TASKS TO PERFORM =>
**A.** In the article on the Jammu and Kashmir report, reproduce the stretch from "Restrictions on the" through "attend online classes.", swapping "2G connectivity" for "slow 2G mobile internet".
**B.** Answer these questions from the article on the Jammu and Kashmir report:
(i) How many people were taken into preventive custody?
(ii) Who led the report by The Forum for Human Rights in Jammu & Kashmir?
(iii) What percentage of households in Jammu and Kashmir could access online classes?
**C.** According to the article on the Jammu and Kashmir report, why did it become harder for doctors to keep up with medical research? Answer in one to three sentences.

SUPPLIED TEXT =>
- Opening Delimiter -

Last year on August 5, Home Minister Amit Shah stood in the Rajya Sabha with a pile of documents and read out what was known to be scrapping of the special status of J&K.  

Article 370 was scrapped and the state was bifurcated into two Union Territories. The UT of Jammu & Kashmir with a state assembly and a UT of Ladakh.  


It is almost going to be a year since the state was snatched of its special rights. Last month, a report by The Forum for Human Rights in Jammu & Kashmir was released. 

The report was led by the former Supreme Court Justice Madan B. Lokur and analysed the economic, social and political impact of the lockdown since the abrogation of Article 370.  


The report puts forwards some facts that all of us need to remember.  


A total of 6,605 people were taken into preventive custody. According to the Ministry of Home Affairs, “miscreants, stone-pelters, over ground workers (OGWs), separatists” were detained. 444 of the 6,605 people were detained under Jammu and Kashmir’s Public Safety Act (PSA) of 1978.

While more than 400 people still remain under custody, the J&K administration admitted in the Supreme Court that 144 children had been detained as well, the youngest was 9 years old.  



The lockdown following bifurcation of the state “enormously impacted public health, and caused trauma and stress amongst the people of Jammu and Kashmir.” It had become difficult for patients to travel to hospitals or private clinics. 

Restrictions on the internet made it even more difficult for doctors to keep up with medical research, including the latest information on dealing with COVID-19. The most widespread and long-lasting impact of the lockdown since August 2019 has been on mental health.  


Children and youth  

Schools merely opened for 2 weeks between August 2019 and March 2020. After the COVID-19 lockdown, 2G connectivity made it impossible for students to attend online classes. 

Only 27.62 per cent of households in Jammu and Kashmir could access online classes, against the national average of 41 per cent.

- Closing Delimiter -

Data items =>

- Opening Delimiter -

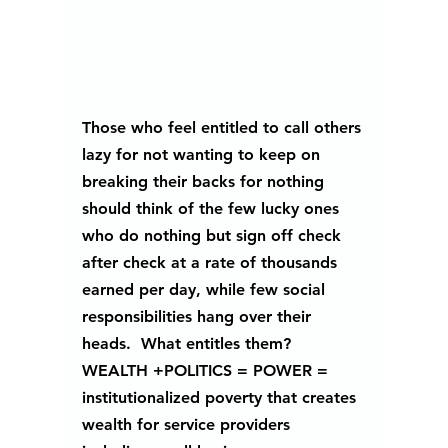
Those who feel entitled to call others 
lazy for not wanting to keep on 
breaking their backs for nothing 
should think of the few lucky ones 
who do nothing but sign off check 
after check at a rate of thousands 
earned per day, while few social 
responsibilities hang over their 
heads.  What entitles them? 
WEALTH +POLITICS = POWER = 
institutionalized poverty that creates 
wealth for service providers 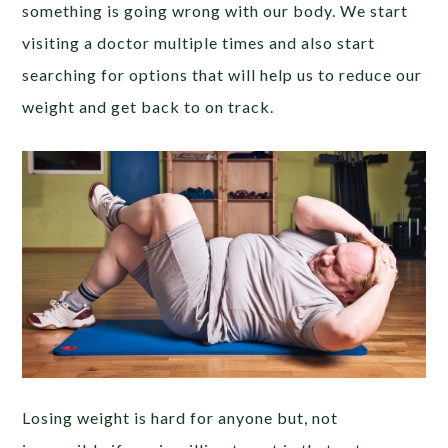
something is going wrong with our body. We start
visiting a doctor multiple times and also start
searching for options that will help us to reduce our
weight and get back to on track.
Losing weight is hard for anyone but, not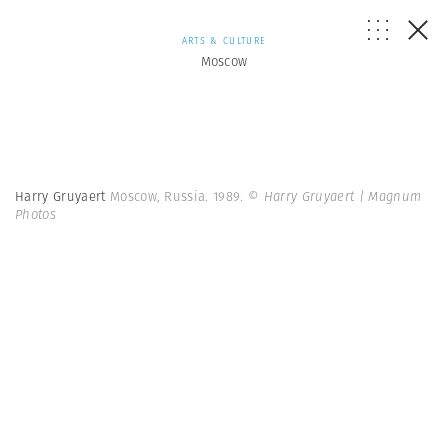
ARTS & CULTURE
Moscow
Harry Gruyaert
Moscow, Russia. 1989.
© Harry Gruyaert | Magnum
Photos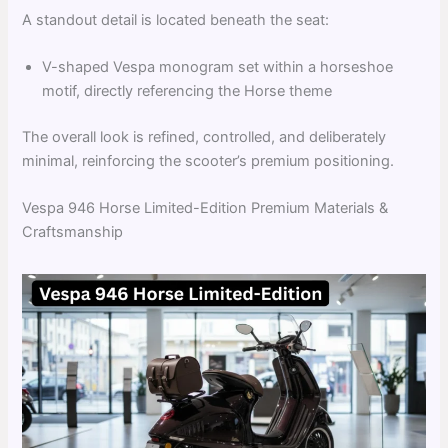
A standout detail is located beneath the seat:
V-shaped Vespa monogram set within a horseshoe
motif, directly referencing the Horse theme
The overall look is refined, controlled, and deliberately
minimal, reinforcing the scooter’s premium positioning.
Vespa 946 Horse Limited-Edition Premium Materials &
Craftsmanship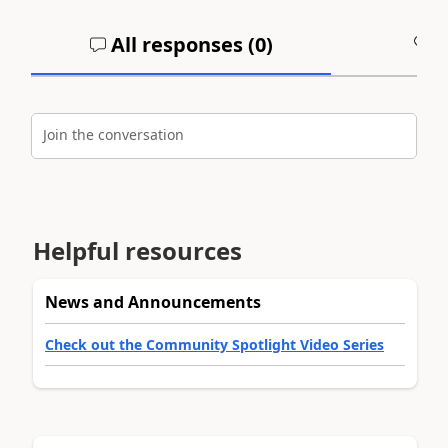
All responses (
0
)
A
Join the conversation
Helpful resources
News and Announcements
Check out the Community Spotlight Video Series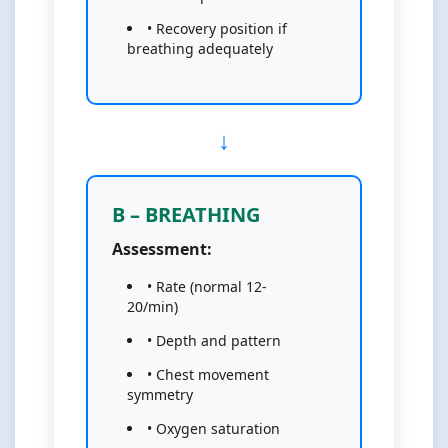
• Recovery position if
breathing adequately
B – BREATHING
Assessment:
• Rate (normal 12-
20/min)
• Depth and pattern
• Chest movement
symmetry
• Oxygen saturation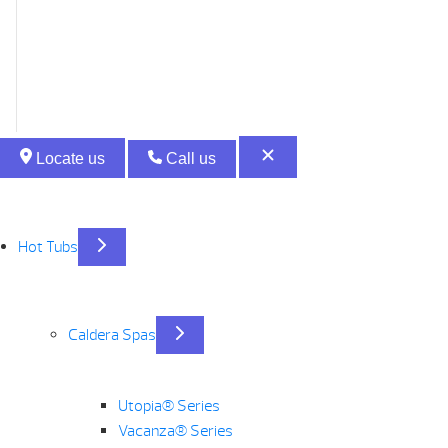
Locate us
Call us
Hot Tubs
Caldera Spas
Utopia® Series
Vacanza® Series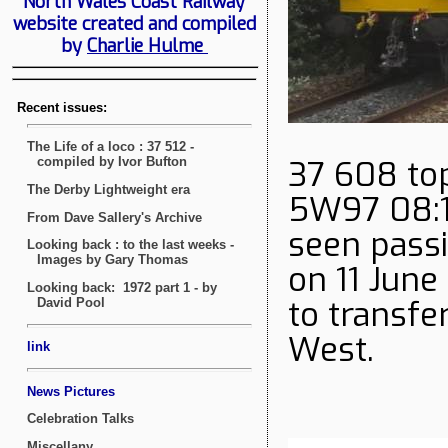
North Wales Coast Railway
website created and compiled
by
Charlie Hulme
37 608 top
5W97 08:16
seen pass
on 11 June
to transfe
West.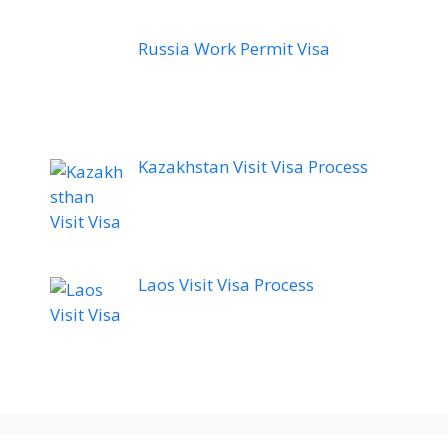
Russia Work Permit Visa
Kazakhstan Visit Visa Process
Laos Visit Visa Process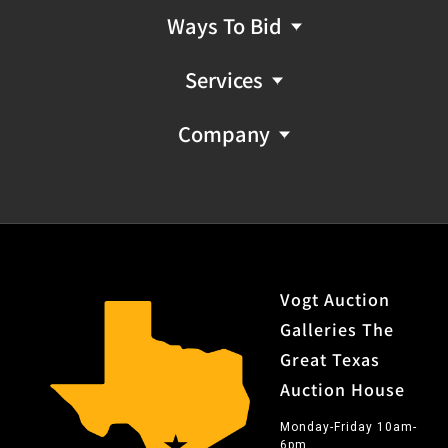
Ways To Bid
Services
Company
Vogt Auction
Galleries The
Great Texas
Auction House
Monday-Friday 10am-
6pm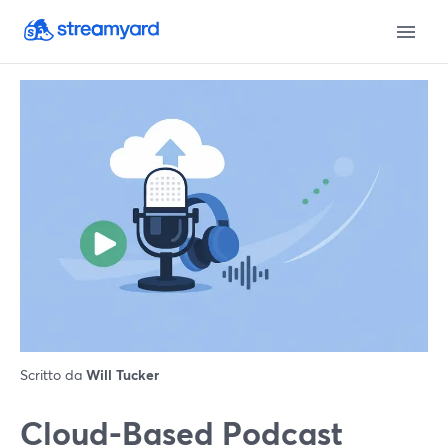
Scritto da
Will Tucker
Cloud-Based Podcast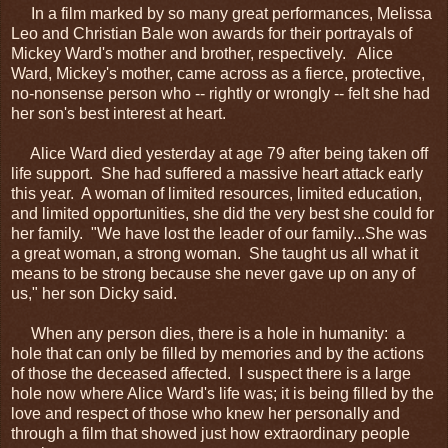
In a film marked by so many great performances, Melissa
Leo and Christian Bale won awards for their portrayals of
Mickey Ward's mother and brother, respectively. Alice
Ward, Mickey's mother, came across as a fierce, protective,
no-nonsense person who -- rightly or wrongly -- felt she had
her son's best interest at heart.
Alice Ward died yesterday at age 79 after being taken off
life support. She had suffered a massive heart attack early
this year. A woman of limited resources, limited education,
and limited opportunities, she did the very best she could for
her family. "We have lost the leader of our family...She was
a great woman, a strong woman. She taught us all what it
means to be strong because she never gave up on any of
us," her son Dicky said.
When any person dies, there is a hole in humanity: a
hole that can only be filled by memories and by the actions
of those the deceased affected. I suspect there is a large
hole now where Alice Ward's life was; it is being filled by the
love and respect of those who knew her personally and
through a film that showed just how extraordinary people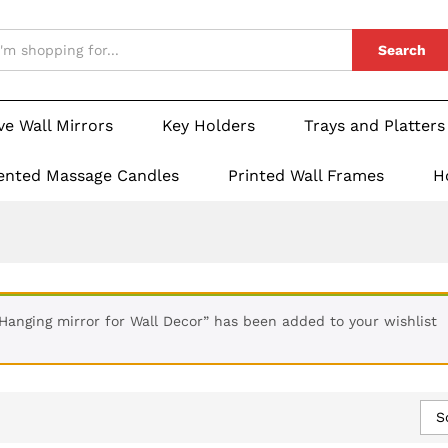
Search
ve Wall Mirrors
Key Holders
Trays and Platters
ented Massage Candles
Printed Wall Frames
H
 Hanging mirror for Wall Decor” has been added to your wishlist
S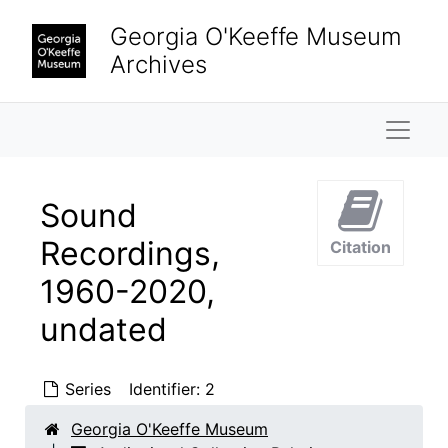
Skip to main content
Georgia O'Keeffe Museum
Archives
Naviga
Sound
Recordings,
Citation
1960-2020,
undated
Series
Identifier:
2
Georgia O'Keeffe Museum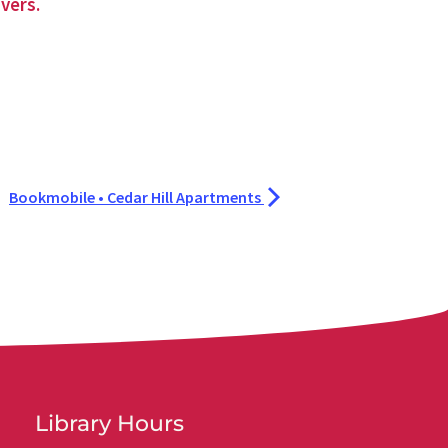
vers.
Bookmobile • Cedar Hill Apartments
Library Hours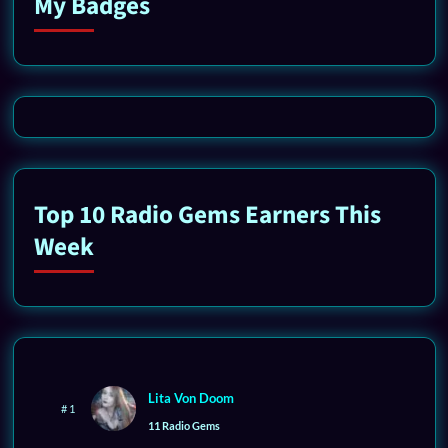
My Badges
Top 10 Radio Gems Earners This
Week
Lita Von Doom
# 1
11 Radio Gems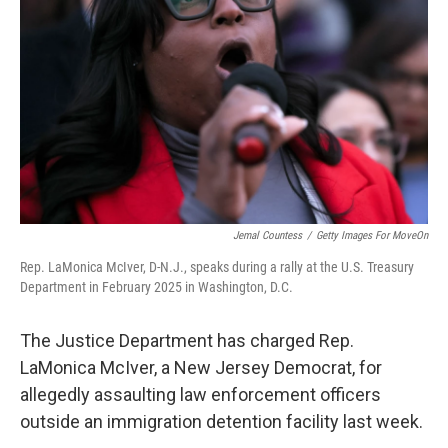
o
r
I
k
n
Jemal Countess
/
Getty Images For MoveOn
Rep. LaMonica McIver, D-N.J., speaks during a rally at the U.S. Treasury
Department in February 2025 in Washington, D.C.
The Justice Department has charged Rep.
LaMonica McIver, a New Jersey Democrat, for
allegedly assaulting law enforcement officers
outside an immigration detention facility last week.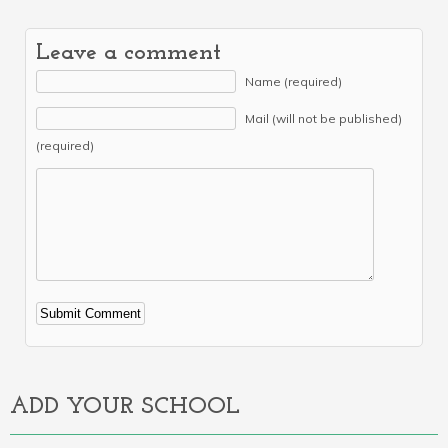
Leave a comment
Name (required)
Mail (will not be published)
(required)
Alternative:
ADD YOUR SCHOOL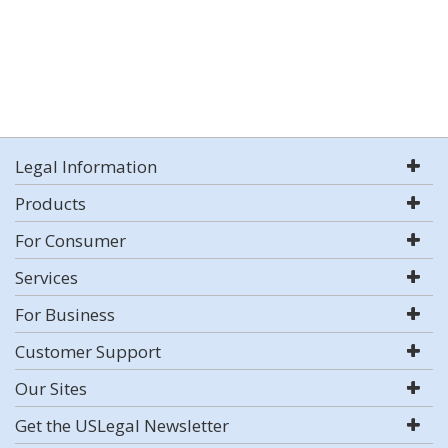
Legal Information
Products
For Consumer
Services
For Business
Customer Support
Our Sites
Get the USLegal Newsletter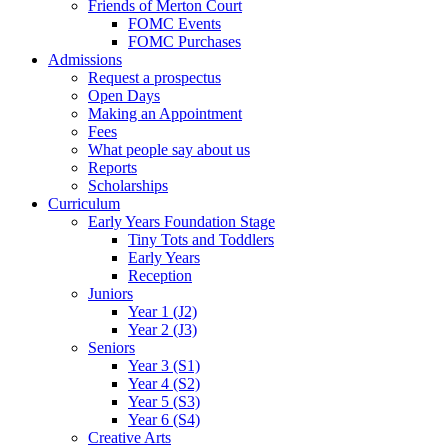
Friends of Merton Court
FOMC Events
FOMC Purchases
Admissions
Request a prospectus
Open Days
Making an Appointment
Fees
What people say about us
Reports
Scholarships
Curriculum
Early Years Foundation Stage
Tiny Tots and Toddlers
Early Years
Reception
Juniors
Year 1 (J2)
Year 2 (J3)
Seniors
Year 3 (S1)
Year 4 (S2)
Year 5 (S3)
Year 6 (S4)
Creative Arts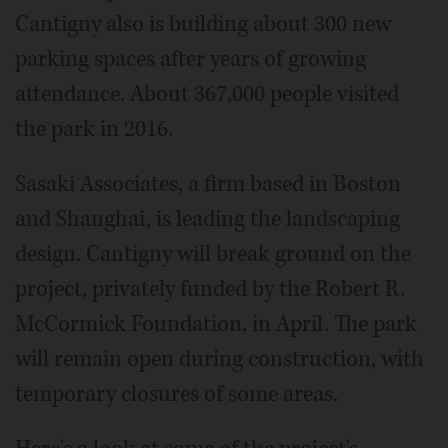
Cantigny also is building about 300 new
parking spaces after years of growing
attendance. About 367,000 people visited
the park in 2016.
Sasaki Associates, a firm based in Boston
and Shanghai, is leading the landscaping
design. Cantigny will break ground on the
project, privately funded by the Robert R.
McCormick Foundation, in April. The park
will remain open during construction, with
temporary closures of some areas.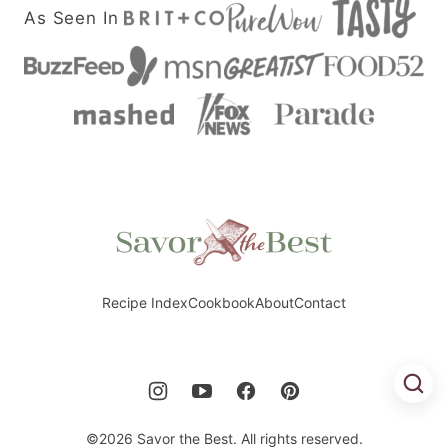
As Seen In
Savor
the
Best
Recipe Index
Cookbook
About
Contact
©2026 Savor the Best. All rights reserved.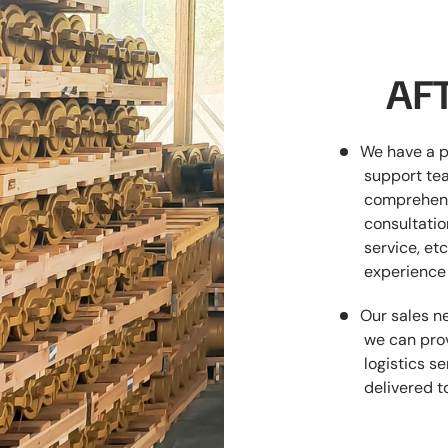
AFT
We have a p
support tea
comprehens
consultatio
service, etc
experience 
Our sales ne
we can prov
logistics s
delivered t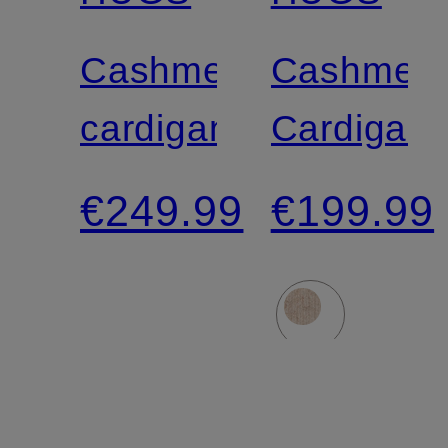
Cashmere
Cashmer
cardigan
Cardigan
€249.99
€199.99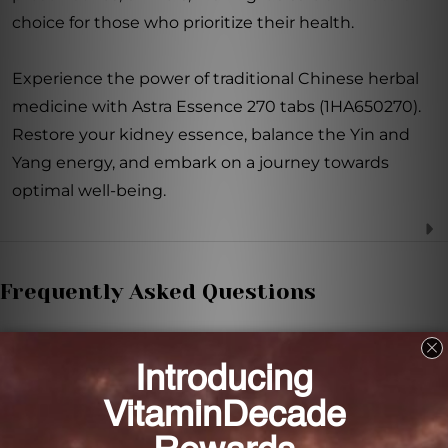
choice for those who prioritize their health.
Experience the power of traditional Chinese herbal
medicine with Astra Essence 270 tabs (1HA650270).
Restore your kidney essence, balance the Yin and
Yang energy, and embark on a journey towards
optimal well-being.
Frequently Asked Questions
What are the therapeutic actions of Astra
Essence?
The therapeutic actions of Astra Essence include
tonifying kidney essence, Yin and Yang.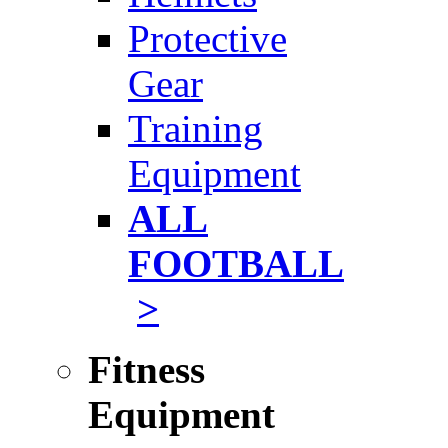
Protective
Gear
Training
Equipment
ALL
FOOTBALL
>
Fitness
Equipment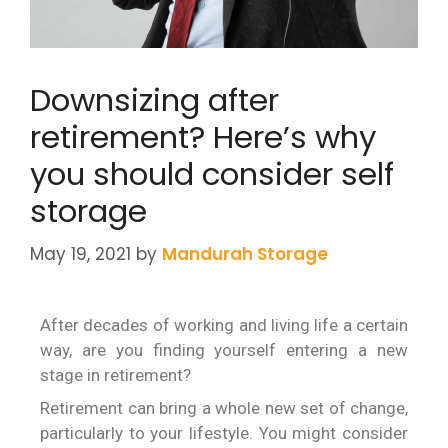
Downsizing after
retirement? Here’s why
you should consider self
storage
May 19, 2021
by
Mandurah Storage
After decades of working and living life a certain
way, are you finding yourself entering a new
stage in retirement?
Retirement can bring a whole new set of change,
particularly to your lifestyle. You might consider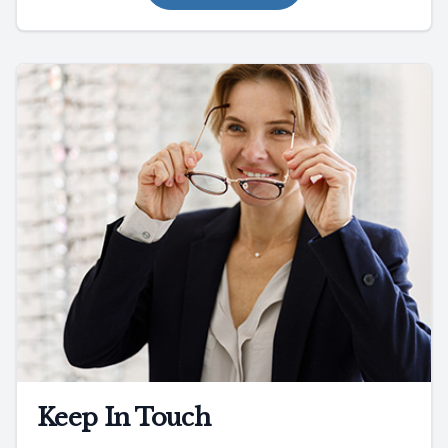
Keep In Touch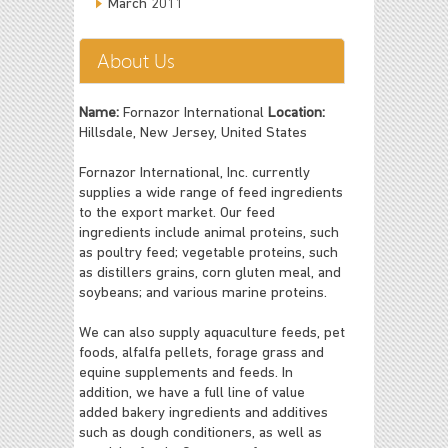
March 2011
About Us
Name:
Fornazor International
Location:
Hillsdale, New Jersey, United States
Fornazor International, Inc. currently
supplies a wide range of feed ingredients
to the export market. Our feed
ingredients include animal proteins, such
as poultry feed; vegetable proteins, such
as distillers grains, corn gluten meal, and
soybeans; and various marine proteins.
We can also supply aquaculture feeds, pet
foods, alfalfa pellets, forage grass and
equine supplements and feeds. In
addition, we have a full line of value
added bakery ingredients and additives
such as dough conditioners, as well as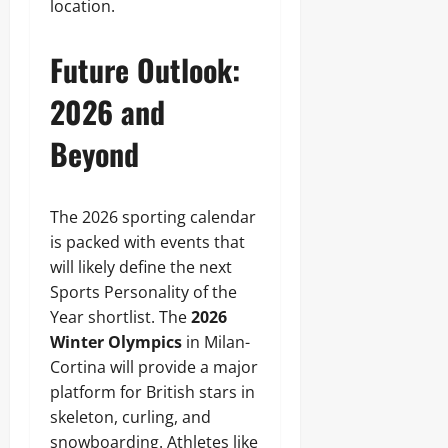
location.
Future Outlook:
2026 and
Beyond
The 2026 sporting calendar
is packed with events that
will likely define the next
Sports Personality of the
Year shortlist. The
2026
Winter Olympics
in Milan-
Cortina will provide a major
platform for British stars in
skeleton, curling, and
snowboarding. Athletes like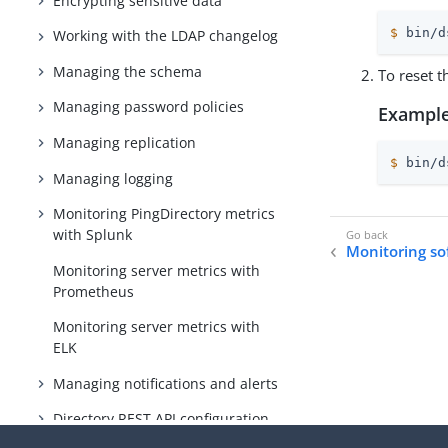
Encrypting sensitive data
$
 bin/d
Working with the LDAP changelog
Managing the schema
To reset t
Managing password policies
Example
Managing replication
$
 bin/d
Managing logging
Monitoring PingDirectory metrics
with Splunk
Monitoring so
Monitoring server metrics with
Prometheus
Monitoring server metrics with
ELK
Managing notifications and alerts
Directory REST API configuration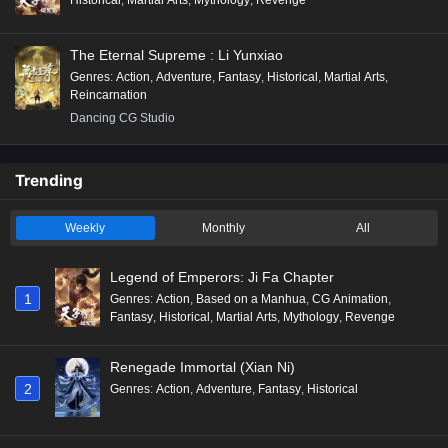
The Eternal Supreme : Li Yunxiao
Genres
:
Action
,
Adventure
,
Fantasy
,
Historical
,
Martial Arts
,
Reincarnation
Dancing CG Studio
Trending
Weekly
Monthly
All
Legend of Emperors: Ji Fa Chapter
1
Genres
:
Action
,
Based on a Manhua
,
CG Animation
,
Fantasy
,
Historical
,
Martial Arts
,
Mythology
,
Revenge
Renegade Immortal (Xian Ni)
2
Genres
:
Action
,
Adventure
,
Fantasy
,
Historical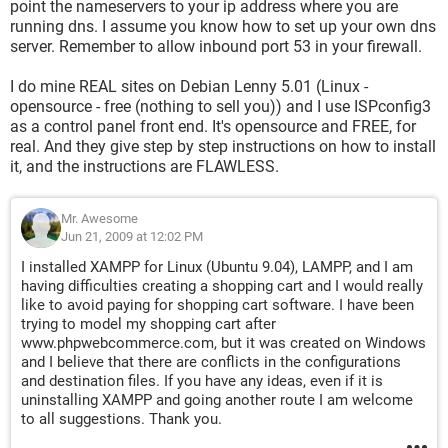
point the nameservers to your ip address where you are
running dns. I assume you know how to set up your own dns
server. Remember to allow inbound port 53 in your firewall.
I do mine REAL sites on Debian Lenny 5.01 (Linux -
opensource - free (nothing to sell you)) and I use ISPconfig3
as a control panel front end. It's opensource and FREE, for
real. And they give step by step instructions on how to install
it, and the instructions are FLAWLESS.
Mr. Awesome
Jun 21, 2009 at 12:02 PM
I installed XAMPP for Linux (Ubuntu 9.04), LAMPP, and I am
having difficulties creating a shopping cart and I would really
like to avoid paying for shopping cart software. I have been
trying to model my shopping cart after
www.phpwebcommerce.com, but it was created on Windows
and I believe that there are conflicts in the configurations
and destination files. If you have any ideas, even if it is
uninstalling XAMPP and going another route I am welcome
to all suggestions. Thank you.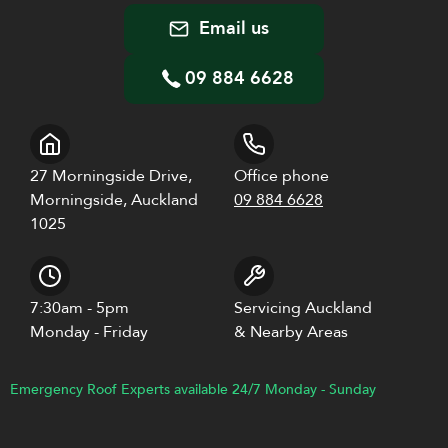
Email us
09 884 6628
27 Morningside Drive,
Office phone
Morningside, Auckland
09 884 6628
1025
7:30am - 5pm
Servicing Auckland
Monday - Friday
& Nearby Areas
Emergency Roof Experts available 24/7 Monday - Sunday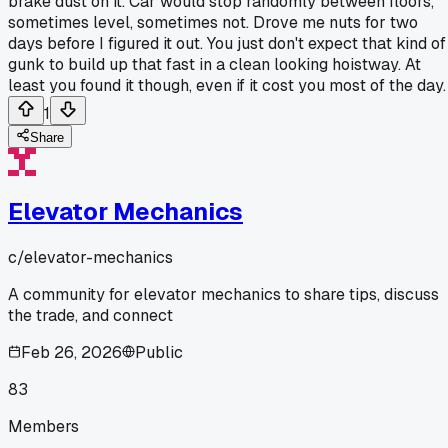
brake dust on it. Car would stop randomly between floors,
sometimes level, sometimes not. Drove me nuts for two
days before I figured it out. You just don't expect that kind of
gunk to build up that fast in a clean looking hoistway. At
least you found it though, even if it cost you most of the day.
1
Share
Elevator Mechanics
c/
elevator-mechanics
A community for elevator mechanics to share tips, discuss
the trade, and connect
Feb 26, 2026
Public
83
Members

- Closing Delimiter -

SOLUTIONS BY TASK =>
**A.**
Restrictions on the internet made it even more difficult for doctors to keep up with medical research, including the latest information on dealing with COVID-19. The most widespread and long-lasting impact of the lockdown since August 2019 has been on mental health.  


Children and youth  

Schools merely opened for 2 weeks between August 2019 and March 2020. After the COVID-19 lockdown, slow 2G mobile internet made it impossible for students to attend online classes.

**B.**
(i) 6,605 people.
(ii) Former Supreme Court Justice Madan B. Lokur.
(iii) 27.62 per cent.

**C.** Restrictions on the internet made it more difficult for doctors to keep up with medical research. This included the latest information on dealing with COVID-19.